- Born: Sydney Sharpless Shoemaker September 29, 1931 Boise, Idaho, U.S.
- Died: September 3, 2022 (aged 90) Ithaca, New York, U.S.

Education
- Education: Reed College Cornell University (Ph.D., 1958)
- Thesis: Self-Knowledge and Self-Identity (1958)
- Doctoral advisor: Norman Malcolm

Philosophical work
- Era: 20th-century philosophy
- Region: Western philosophy
- School: Analytic philosophy Representationalism
- Institutions: Cornell University
- Notable students: John Perry
- Main interests: Philosophy of mind, metaphysics
- Notable ideas: Immunity to error through misidentification in first-person self-ascription Quasi-memory

= Sydney Shoemaker =

American philosopher (1931–2022)

Sydney Sharpless Shoemaker (September 29, 1931 – September 3, 2022) was an American philosopher. He was the Susan Linn Sage Professor of Philosophy at Cornell University and is well known for his contributions to philosophy of mind and metaphysics.

==Education and career==
Shoemaker graduated with a Bachelor of Arts from Reed College and earned his Doctor of Philosophy from Cornell University in 1958 under the supervision of Norman Malcolm. He taught philosophy at Ohio State University from 1957 to 1960 then returned to Cornell in 1961 as a faculty member of the philosophy department. In 1978 he was appointed the Susan Linn Sage Professor of Philosophy, a position he held until his retirement, as professor emeritus of philosophy.

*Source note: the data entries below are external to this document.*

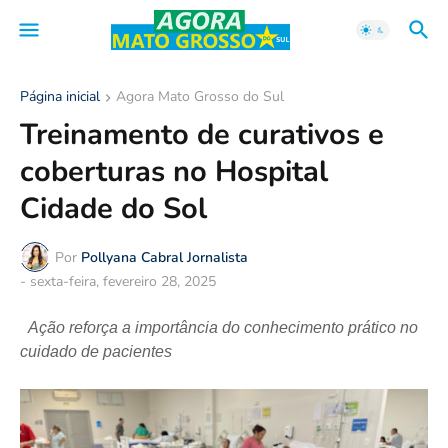
Página inicial
Agora Mato Grosso do Sul
Treinamento de curativos e
coberturas no Hospital
Cidade do Sol
Por
Pollyana Cabral Jornalista
-
sexta-feira, fevereiro 28, 2025
Ação reforça a importância do conhecimento prático no
cuidado de pacientes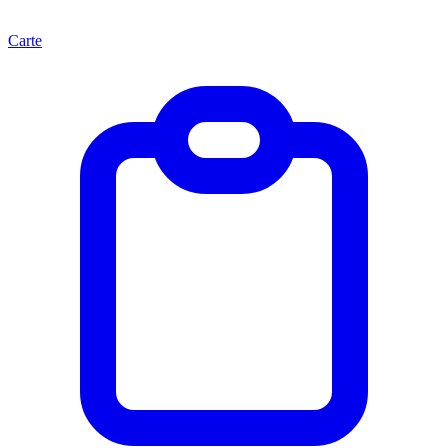
Carte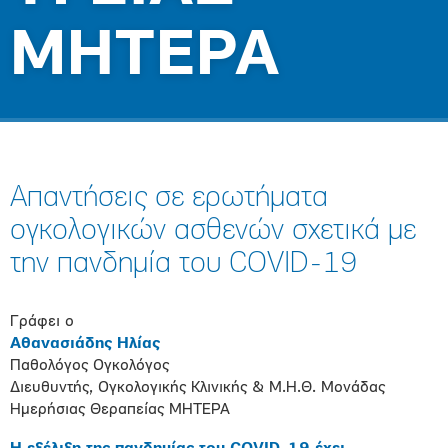
ΜΗΤΕΡΑ
Απαντήσεις σε ερωτήματα
ογκολογικών ασθενών σχετικά με
την πανδημία του COVID-19
Γράφει ο
Αθανασιάδης Ηλίας
Παθολόγος Ογκολόγος
Διευθυντής, Ογκολογικής Κλινικής & Μ.Η.Θ. Μονάδας
Ημερήσιας Θεραπείας ΜΗΤΕΡΑ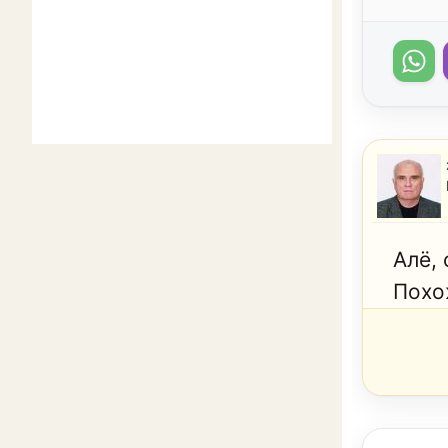
Алё,
Похож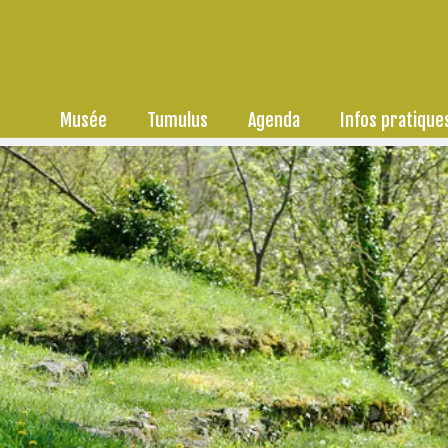
Musée
Tumulus
Agenda
Infos pratique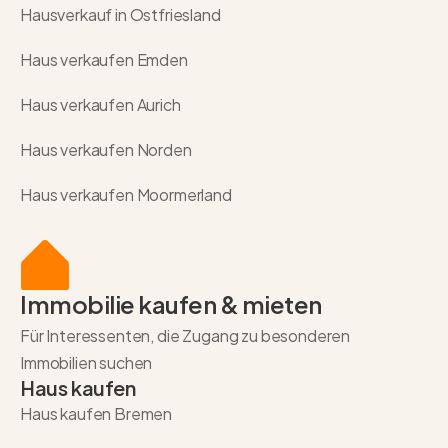
Hausverkauf in Ostfriesland
Haus verkaufen Emden
Haus verkaufen Aurich
Haus verkaufen Norden
Haus verkaufen Moormerland
Immobilie kaufen & mieten
Für Interessenten, die Zugang zu besonderen
Immobilien suchen
Haus kaufen
Haus kaufen Bremen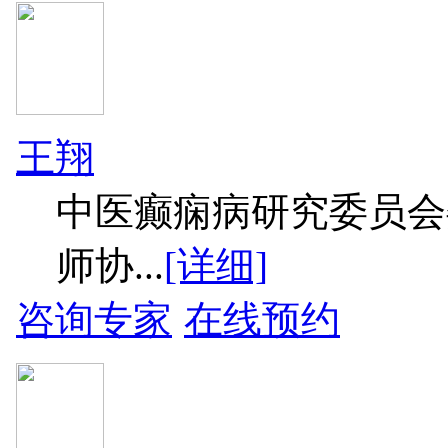
王翔
中医癫痫病研究委员会
师协...
[详细]
咨询专家
在线预约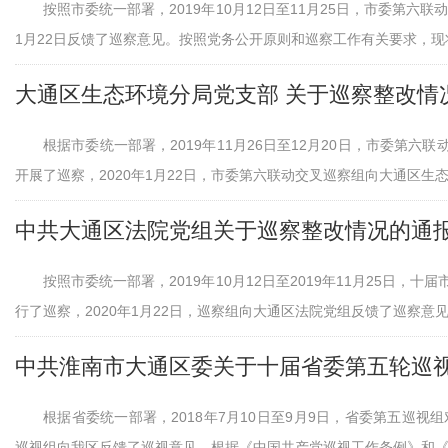
按照市委统一部署，2019年10月12日至11月25日，市委第六联
1月22日反馈了巡察意见。按照党务公开原则和巡察工作有关要求，现将巡
大通区生态环境分局党支部 关于巡察整改情
根据市委统一部署，2019年11月26日至12月20日，市委第
开展了巡察，2020年1月22日，市委第六联动交叉巡察组向大通区生态环
中共大通区法院党组关于巡察整改情况的通
按照市委统一部署，2019年10月12日至2019年11月25日，
行了巡察，2020年1月22日，巡察组向大通区法院党组反馈了巡察意见。
中共淮南市大通区委关于十届省委第五轮巡
根据省委统一部署，2018年7月10日至9月9日，省委第五巡视
巡视组向我区反馈了巡视意见。根据《中国共产党巡视工作条例》和《中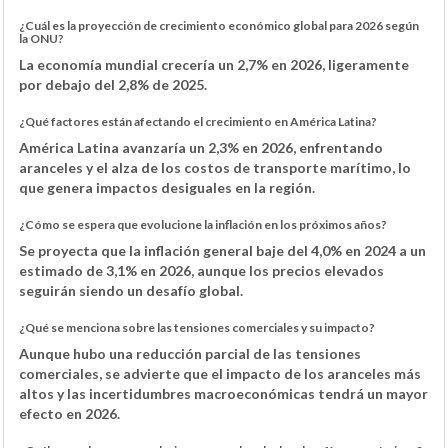
¿Cuál es la proyección de crecimiento económico global para 2026 según
la ONU?
La economía mundial crecería un 2,7% en 2026, ligeramente
por debajo del 2,8% de 2025.
¿Qué factores están afectando el crecimiento en América Latina?
América Latina avanzaría un 2,3% en 2026, enfrentando
aranceles y el alza de los costos de transporte marítimo, lo
que genera impactos desiguales en la región.
¿Cómo se espera que evolucione la inflación en los próximos años?
Se proyecta que la inflación general baje del 4,0% en 2024 a un
estimado de 3,1% en 2026, aunque los precios elevados
seguirán siendo un desafío global.
¿Qué se menciona sobre las tensiones comerciales y su impacto?
Aunque hubo una reducción parcial de las tensiones
comerciales, se advierte que el impacto de los aranceles más
altos y las incertidumbres macroeconómicas tendrá un mayor
efecto en 2026.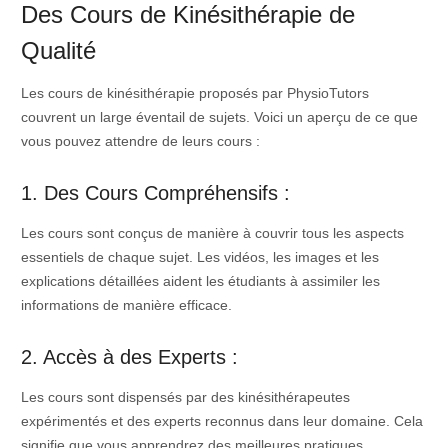
Des Cours de Kinésithérapie de
Qualité
Les cours de kinésithérapie proposés par PhysioTutors
couvrent un large éventail de sujets. Voici un aperçu de ce que
vous pouvez attendre de leurs cours :
1. Des Cours Compréhensifs :
Les cours sont conçus de manière à couvrir tous les aspects
essentiels de chaque sujet. Les vidéos, les images et les
explications détaillées aident les étudiants à assimiler les
informations de manière efficace.
2. Accès à des Experts :
Les cours sont dispensés par des kinésithérapeutes
expérimentés et des experts reconnus dans leur domaine. Cela
signifie que vous apprendrez des meilleures pratiques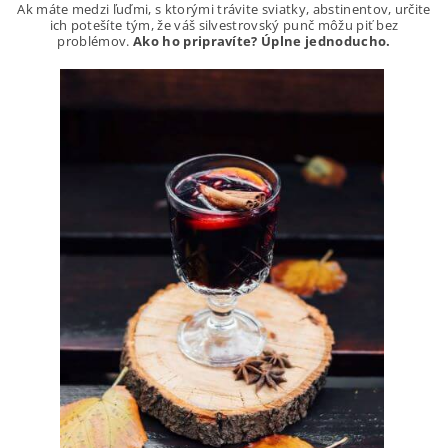
Ak máte medzi ľuďmi, s ktorými trávite sviatky, abstinentov, určite
ich potešíte tým, že váš silvestrovský punč môžu piť bez
problémov.
Ako ho pripravíte? Úplne jednoducho.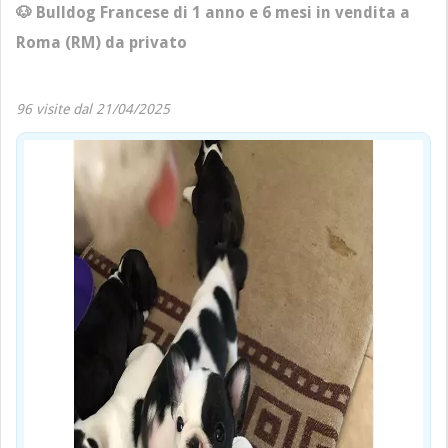
🐶 Bulldog Francese di 1 anno e 6 mesi in vendita a
Roma (RM) da privato
96 visite dal 21/04/2025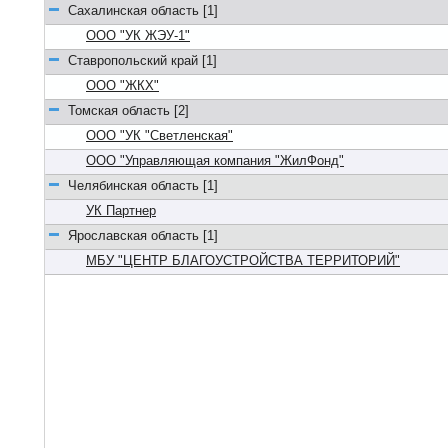
Сахалинская область [1]
ООО "УК ЖЭУ-1"
Ставропольский край [1]
ООО "ЖКХ"
Томская область [2]
ООО "УК "Светленская"
ООО "Управляющая компания "ЖилФонд"
Челябинская область [1]
УК Партнер
Ярославская область [1]
МБУ "ЦЕНТР БЛАГОУСТРОЙСТВА ТЕРРИТОРИЙ"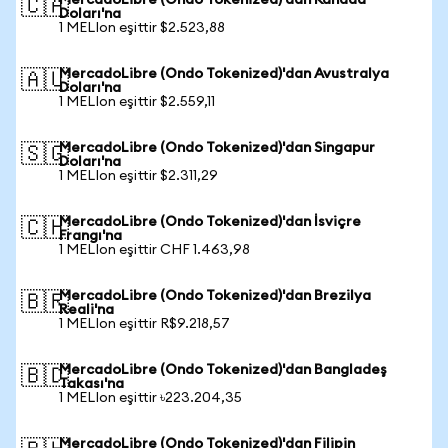
MercadoLibre (Ondo Tokenized)'dan Kanada
🇨🇦
Doları'na
1 MELIon eşittir $2.523,88
MercadoLibre (Ondo Tokenized)'dan Avustralya
🇦🇺
Doları'na
1 MELIon eşittir $2.559,11
MercadoLibre (Ondo Tokenized)'dan Singapur
🇸🇬
Doları'na
1 MELIon eşittir $2.311,29
MercadoLibre (Ondo Tokenized)'dan İsviçre
🇨🇭
Frangı'na
1 MELIon eşittir CHF 1.463,98
MercadoLibre (Ondo Tokenized)'dan Brezilya
🇧🇷
Reali'na
1 MELIon eşittir R$9.218,57
MercadoLibre (Ondo Tokenized)'dan Bangladeş
🇧🇩
Takası'na
1 MELIon eşittir ৳223.204,35
MercadoLibre (Ondo Tokenized)'dan Filipin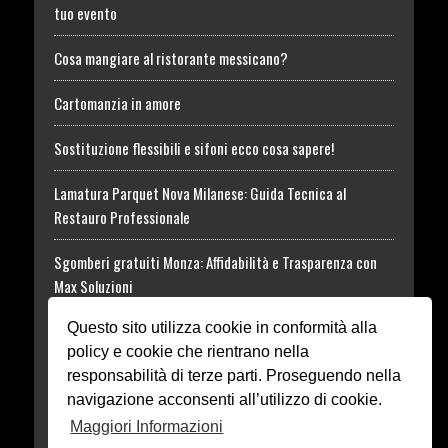
tuo evento
Cosa mangiare al ristorante messicano?
Cartomanzia in amore
Sostituzione flessibili e sifoni ecco cosa sapere!
Lamatura Parquet Nova Milanese: Guida Tecnica al
Restauro Professionale
Sgomberi gratuiti Monza: Affidabilità e Trasparenza con
Max Soluzioni
Questo sito utilizza cookie in conformità alla
Tossina Botulinica: informazioni utili al Trattamento
policy e cookie che rientrano nella
Rhodense Funeral
responsabilità di terze parti. Proseguendo nella
navigazione acconsenti all’utilizzo di cookie.
Dissuasori in acciaio o ferro Monza
Maggiori Informazioni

Among his students at Cornell were Richard Moran and Susanna Siegel.

In 1971, he delivered the John Locke Lectures at Oxford University.

Shoemaker died on September 3, 2022, at the age of 90. He is buried in Greensprings Natural Cemetery Preserve in Newfield, New York.

==Philosophical work==
Shoemaker worked primarily in the philosophy of mind and metaphysics, and published many classic papers in both these areas (as well as their overlap). In "Functionalism and Qualia" (1975), for example, he argued that functionalism about mental states can account for the qualitative character (or "raw feel") of mental states. In "Self-Reference and Self-Awareness" (1968), he argued that the phenomenon of absolute "immunity to error through misidentification" is what distinguishes self-attributions of mental states (such as "I see a canary") from self-attributions of physical states (such as "I weigh 200 pounds").

In metaphysics, he defended the view that laws are metaphysically necessary, a position that follows from his view of properties as clusters of conditional causal powers. He also applied his view of properties to the problem of mental causation. He made distinguished contributions to the literature on self-knowledge and personal identity, where he defended a Lockean psychological continuity theory in his influential paper "Persons and their Pasts".

Shoemaker developed his views on personal identity and psychological continuity into a general causal account of identity in terms of persistence. In "Identity, Properties, and Causality" he argues for identity's spatial and temporal dependence on an individual's conditional causal properties. In "Causality and Properties" he further defends his view of properties as individually defined by their causal "potentialities".

In his later work on the content of perception, Shoemaker argued for a distinctive version of representationalism.

==Selected publications==
=== Books ===
- Self-Knowledge and Self-Identity (1963)
- Personal Identity (co-authored with Richard Swinburne, 1984)
- Identity, Cause and Mind: Philosophical Essays (1984)
- The First-Person Perspective, and other Essays (1996)
- Physical Realization (2007)

===Articles===
- 1970, "Persons and their Pasts", American Philosophical Quarterly, pp. 269–285.
- 1988, "On Knowing One's Own Mind", Philosophical Perspectives, pp. 183–209.